The article below is why I believe in 1-to-1 computer initiatives and take-home programs. Those who can afford technology for their children give them an advantage (if used properly) because of the additional learning opportunities available on-line or using apps.
There is no evidence to support any notion that income impacts a child's ability to learn. It is the opportunities that children from higher income families have available to them that account for the much of the disparity that exists in the test scores between free-reduced lunch students and their paid lunch classmates.
Take-home computer programs, summer school, and before and after school programs are some ways schools are working to provide opportunities for all students to have similar academic success.
Question- Are them some in Nebraska who are just fine with maintaining the status quo, a difference between how richer and poorer children achieve in Nebraska schools?

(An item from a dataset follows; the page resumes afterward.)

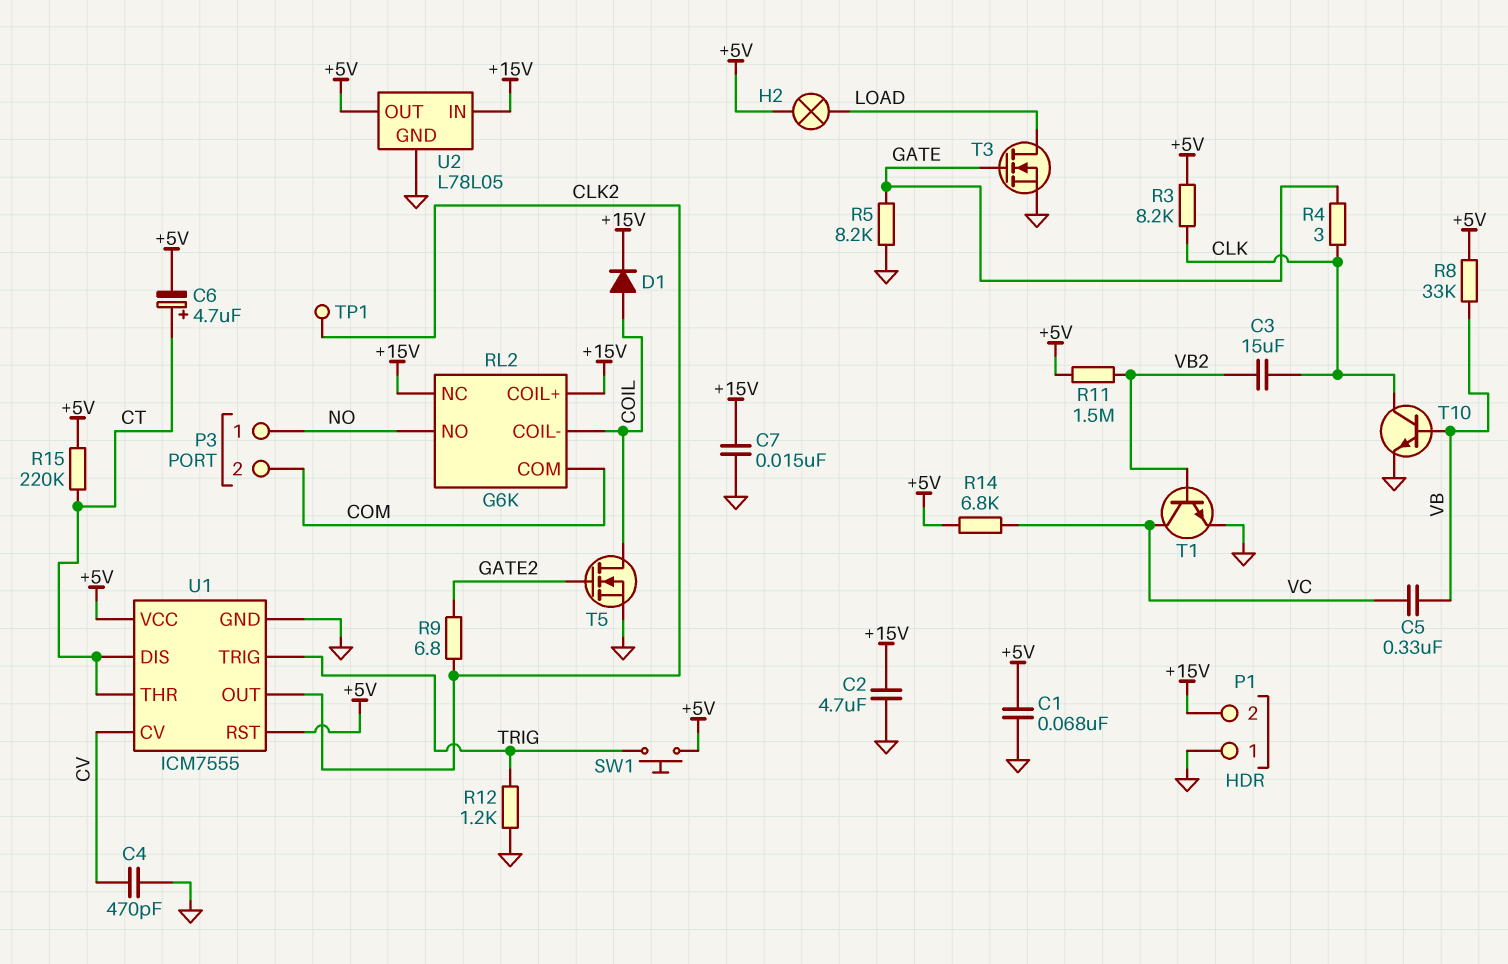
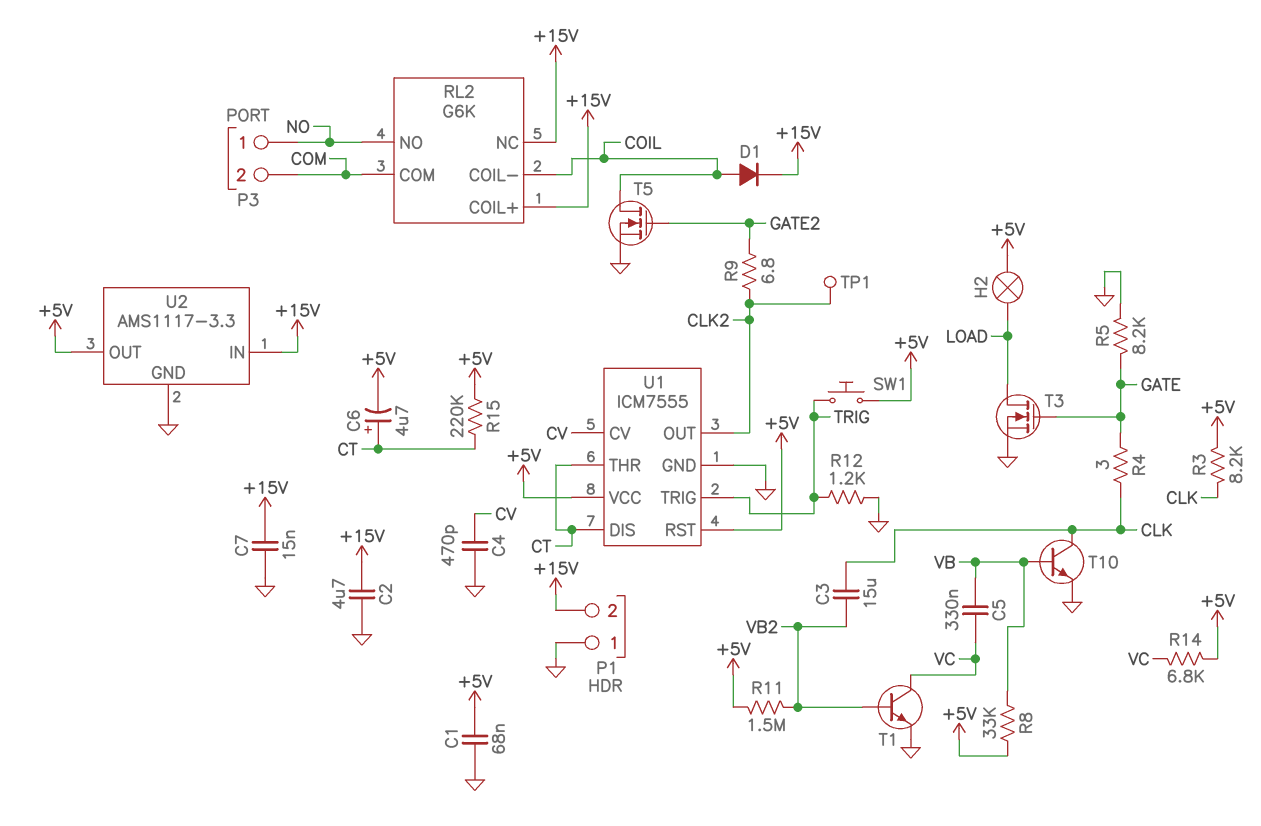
U2: L78L05 -> AMS1117-3.3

This information comes from an article published at http://opinionator.blogs.nytimes.com/2013/04/27/no-rich-child-left-behind/?ref=opinion
"Here’s a fact that may not surprise you: the children of the rich perform better in school, on average, than children from middle-class or poor families. Students growing up in richer families have better grades and higher standardized test scores, on average, than poorer students; they also have higher rates of participation in extracurricular activities and school leadership positions, higher graduation rates and higher rates of college enrollment and completion.
Whether you think it deeply unjust, lamentable but inevitable, or obvious and unproblematic, this is hardly news. It is true in most societies and has been true in the United States for at least as long as we have thought to ask the question and had sufficient data to verify the answer.
What is news is that in the United States over the last few decades these differences in educational success between high- and lower-income students have grown substantially.
One way to see this is to look at the scores of rich and poor students on standardized math and reading tests over the last 50 years. Using information from a dozen large national studies conducted between 1960 and 2010, the rich-poor gap in test scores is about 40 percent larger now than it was 30 years ago.
Children from rich and poor families score very differently on school readiness tests when they enter kindergarten, and this gap grows by less than 10 percent between kindergarten and high school. There is some evidence that achievement gaps between high- and low-income students actually narrow during the nine-month school year, but they widen again in the summer months."